# Marina Del Ray or LA Charter??



## RobGallagher (Aug 22, 2001)

Does anyone have knowledge of a good charter company out of Marina Del Ray or anyplace around LA?? I will be there in October and would like to charter for a week.


----------



## TSOJOURNER (Dec 16, 1999)

Try Multihull Marine in Marina Del Ray.

http://www.multimarine.com/

Good guy with honest opinions. Never chartered with him, but sought his advice before buying a boat and he was spot on.

Dave C., Oregon.


----------



## HurricaneMikey (May 22, 2002)

Hey Rob--

I charter with Seamist Skippers of Marina Del Rey. Great boats and great prices. I love ''em. Got all my ASA courses with them, and have chartered a few times, too. I think their smallest boat is 27 or 28 ft, and they go all the way up to 45 ft. We usually take on of their 36 ft Catalina''s, though.

Mikey

www.seamist-skippers.com


----------



## TSOJOURNER (Dec 16, 1999)

I agree:
Seamist Skippers is in my opinion the most well run and affordable operation going.
I took all my ASA courses with them. Bob one of their instructors was recently voted "ASA Instructor Of The Year".

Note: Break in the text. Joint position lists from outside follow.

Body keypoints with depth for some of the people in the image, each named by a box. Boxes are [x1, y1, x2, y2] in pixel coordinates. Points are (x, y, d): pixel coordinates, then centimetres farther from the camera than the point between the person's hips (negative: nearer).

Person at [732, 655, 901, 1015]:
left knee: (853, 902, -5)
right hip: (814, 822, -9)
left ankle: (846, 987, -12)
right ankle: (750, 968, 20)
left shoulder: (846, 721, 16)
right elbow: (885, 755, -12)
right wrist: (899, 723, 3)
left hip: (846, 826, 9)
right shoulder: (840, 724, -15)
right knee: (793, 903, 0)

Suzanne keeps the boats in top shape and the fleet is well rounded for all types of sailing. In fact I''m off to Catalina this weekend on "Ventana" with my kids and looking forward to a great trip on a wonderful yacht.

Give them a calland enjoy.


----------



## JimDavis (Dec 11, 2000)

I have used Marina Sailing in SoCal for about 6 years. Wide variety of boats, some newer, some older. Several locations, including Marina del Rey and Long Beach, Ca. I liked the operation well enough to buy a boat and put it in there charter fleet last year. Check out the web site. marinasailing.com. My boat is in Long Beach, right next to the Queen Mary. She is a 44 foot Beneteau will all the goodies. Equipment, pictures, prices and availability are all on the site. October is one of the best times of year here. Not crowded, but still great weather. Good luck!
Jim Davis, owner, C''Est la Vie


----------



## TSOJOURNER (Dec 16, 1999)

I coudn''t agree more they are great people.


----------



## TSOJOURNER (Dec 16, 1999)

Chartered your boat last weekend. Great trip to Catalina. Boat performed excellently, everything in good shape and well maintained.I just happened to see your posting re: Marina Sail and thought you might appreciate a status report. Best regards.


----------